Given the complexity of this subject and the limitations associated with genetic diagnosis, it is extremely important that all these issues are discussed with your doctor.

Common questions

An embryo is made up of several cells, not all of which have the same genetic make-up. An embryo suffering from mosaicism is made up of cells with a normal chromosomal composition and cells with aneuploidy.

Chromosomes have a definite structure, but abnormalities can occur and cause this structure to change. In fact, we can undergo these changes without any manifestation of disease. However, this change may manifest itself in the offspring in the form of a gain or loss of genetic material.

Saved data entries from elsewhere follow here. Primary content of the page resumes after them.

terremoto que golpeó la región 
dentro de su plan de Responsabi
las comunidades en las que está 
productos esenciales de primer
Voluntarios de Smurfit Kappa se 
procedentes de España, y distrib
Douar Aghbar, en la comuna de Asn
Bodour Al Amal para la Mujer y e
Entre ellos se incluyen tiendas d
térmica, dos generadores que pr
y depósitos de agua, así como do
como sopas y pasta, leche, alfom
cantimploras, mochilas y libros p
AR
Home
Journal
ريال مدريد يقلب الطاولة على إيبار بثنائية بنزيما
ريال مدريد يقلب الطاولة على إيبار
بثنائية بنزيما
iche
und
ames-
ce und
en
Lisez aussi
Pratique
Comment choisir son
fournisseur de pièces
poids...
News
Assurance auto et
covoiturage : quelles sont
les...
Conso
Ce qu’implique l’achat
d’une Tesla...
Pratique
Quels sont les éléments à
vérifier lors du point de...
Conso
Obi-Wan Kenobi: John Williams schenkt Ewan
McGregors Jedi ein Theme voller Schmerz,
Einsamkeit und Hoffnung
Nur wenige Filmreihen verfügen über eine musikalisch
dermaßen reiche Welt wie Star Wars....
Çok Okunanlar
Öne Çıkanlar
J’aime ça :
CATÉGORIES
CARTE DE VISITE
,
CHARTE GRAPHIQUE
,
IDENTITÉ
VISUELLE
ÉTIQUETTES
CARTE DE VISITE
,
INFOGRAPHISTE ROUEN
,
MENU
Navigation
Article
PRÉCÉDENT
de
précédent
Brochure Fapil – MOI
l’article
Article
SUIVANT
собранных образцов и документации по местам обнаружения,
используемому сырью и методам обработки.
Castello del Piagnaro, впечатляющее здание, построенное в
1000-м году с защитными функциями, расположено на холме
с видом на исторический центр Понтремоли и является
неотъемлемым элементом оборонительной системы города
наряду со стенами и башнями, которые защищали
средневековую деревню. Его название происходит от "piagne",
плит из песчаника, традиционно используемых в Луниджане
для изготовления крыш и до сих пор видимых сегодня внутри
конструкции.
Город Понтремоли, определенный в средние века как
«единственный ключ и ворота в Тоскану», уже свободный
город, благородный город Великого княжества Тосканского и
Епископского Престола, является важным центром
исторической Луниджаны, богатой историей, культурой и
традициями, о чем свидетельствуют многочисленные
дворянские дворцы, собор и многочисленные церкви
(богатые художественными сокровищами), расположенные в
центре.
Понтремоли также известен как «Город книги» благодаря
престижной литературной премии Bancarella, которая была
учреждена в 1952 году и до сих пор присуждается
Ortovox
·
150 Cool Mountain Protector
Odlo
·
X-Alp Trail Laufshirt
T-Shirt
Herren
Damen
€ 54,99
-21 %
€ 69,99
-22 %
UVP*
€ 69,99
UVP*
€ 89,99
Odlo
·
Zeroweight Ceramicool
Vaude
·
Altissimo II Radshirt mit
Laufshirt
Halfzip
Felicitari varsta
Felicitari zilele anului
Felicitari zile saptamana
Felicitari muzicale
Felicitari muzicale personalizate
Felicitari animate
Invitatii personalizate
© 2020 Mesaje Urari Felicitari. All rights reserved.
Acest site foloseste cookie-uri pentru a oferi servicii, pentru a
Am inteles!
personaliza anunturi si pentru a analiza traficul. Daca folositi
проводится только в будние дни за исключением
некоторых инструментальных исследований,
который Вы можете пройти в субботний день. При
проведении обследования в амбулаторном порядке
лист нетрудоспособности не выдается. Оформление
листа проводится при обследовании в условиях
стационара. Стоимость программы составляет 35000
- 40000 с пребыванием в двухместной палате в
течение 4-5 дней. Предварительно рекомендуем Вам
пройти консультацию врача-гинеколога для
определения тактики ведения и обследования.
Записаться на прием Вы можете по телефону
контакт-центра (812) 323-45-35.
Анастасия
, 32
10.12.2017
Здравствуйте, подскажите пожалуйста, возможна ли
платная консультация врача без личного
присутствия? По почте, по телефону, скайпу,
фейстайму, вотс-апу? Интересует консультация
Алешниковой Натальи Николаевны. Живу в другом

A monogenic disease is caused by mutations in a single gene. Examples of these diseases include cystic fibrosis, fragile X syndrome and Huntington’s disease.

For a PGD treatment cycle to be completed, each stage of the process must proceed normally, i.e. it must be possible to collect oocytes and spermatozoa, fertilisation must take place, and the fertilised oocytes must give rise to embryos (blastocysts) of sufficient quality to withstand embryo biopsy and freezing/thawing procedures.

Only embryos classified as transferable, with no abnormalities, can be transferred into the patient’s uterus. Non-viable embryos will be thawed and discarded.